We hopped out here to look at the inside of the train station – famous for the beautiful tiled walls in the main entrance hall. Mnay of the frescos were covered in a plastic to protect them from the nearby subway construction.

The (over 20,000) tiles were painted by Jorge Colaço, a master of the azulejo tradition, between 1905 and 1916. They depict Portugues history and rural life.
These tiles are considered as one of Portugal’s iconic art treasures.

Part of the original São Bento Station has been renovated into an entertainment and dining area called Time Out. It did not have the same feel as the Mercado do Bolhão, which has another advantage for us, as it is a lot closer than here. In the background you can see a very modern structure, designed to blend the old with the new and representing the old water towers that used to be present in railway stations. It houses a restaurant.

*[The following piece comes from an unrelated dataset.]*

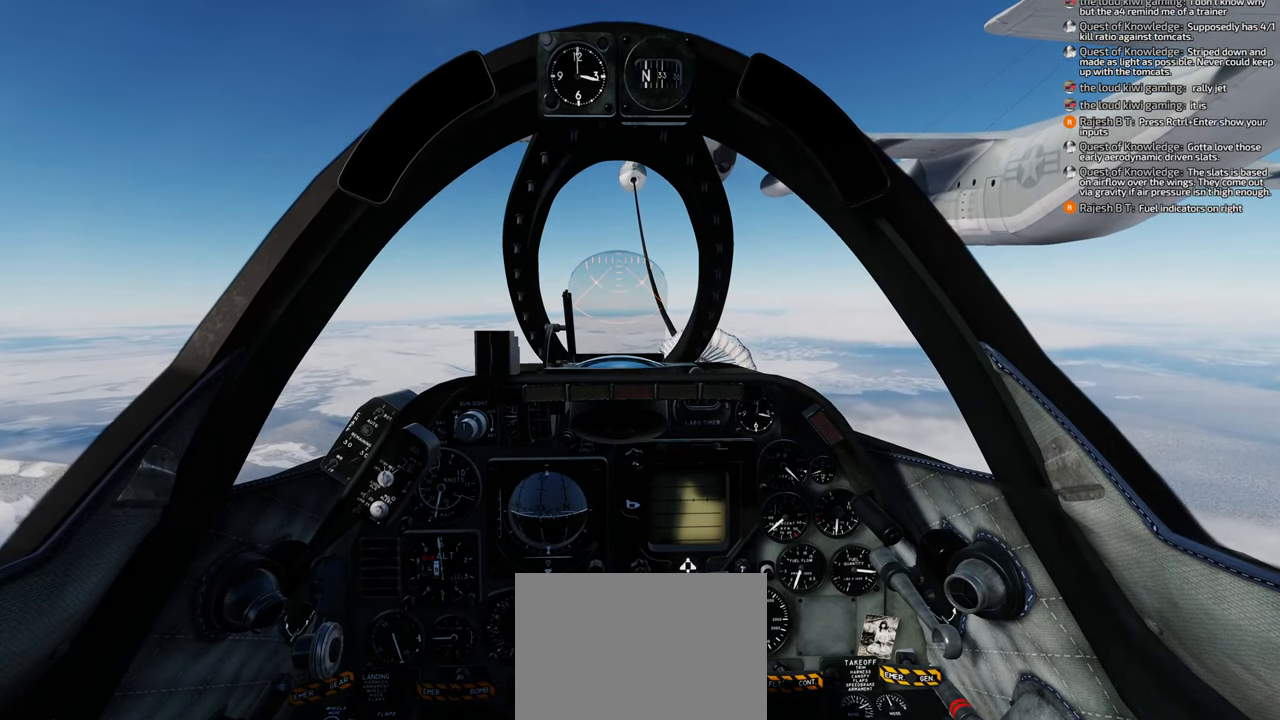
{"buttons": ["R1"], "left_stick": "center", "right_stick": "center", "events": []}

Our Tuk Tuk ride took us through places we would not have been able to reach on our own and allowed us to spot some interesting features of the city. The buildings have to be constructed to cope with the steep streets.
We followed the Douro River, past all the six bridges, learnt that a 7th is under construction, and came to where the river met the Atlantic Ocean. We felt the temperature drop significantly due to the sea breeze. And our guide explained that the water temperature here is quite cold, only around 16°C, which would be way too cold for me.
I really wanted to take a ride on the old tram, like the ones in Lisbon, but as close as we got was to just see several of them on our drive.

Maybe there is still some time for us to do that.
Once we’d finished our tour, we headed off in search of some lunch. We had spotted a plaza where there were a lot of options for food, so we made our way there.

Our guide asked us if we’d tried the famous sandwich (Francesinha), and pointed out the best place to have one – made famous by Jamie Oliver. The two Americans who were with us on the tour had tried one the previous day, like us, but they both loved it.
Once seated at a table in the square I noticed that we were in front of the Santiago Café – famous for the Francesinha.

Had we gone to the wrong place yesterday? Who knows? But our guide said they have three locations and that they are all good. Anyway, there was no line up here today.

We were entertained by a talented singer who accompanied herself on her guitar, and who stood there for all the time we were there without a hat or any shade. All her songs were sung in English. We’d learnt earlier that learning English is mandatory in Portuguese schools, from Year 1 our Guide told us. It does make it easy for tourists like us.
Mick cooked us fish again for dinner tonight after we visited some nearby bars for some pre-dinner drinks and snacks. We have an early start tomorrow as we’re booked on a full day tour of the Douro Valley.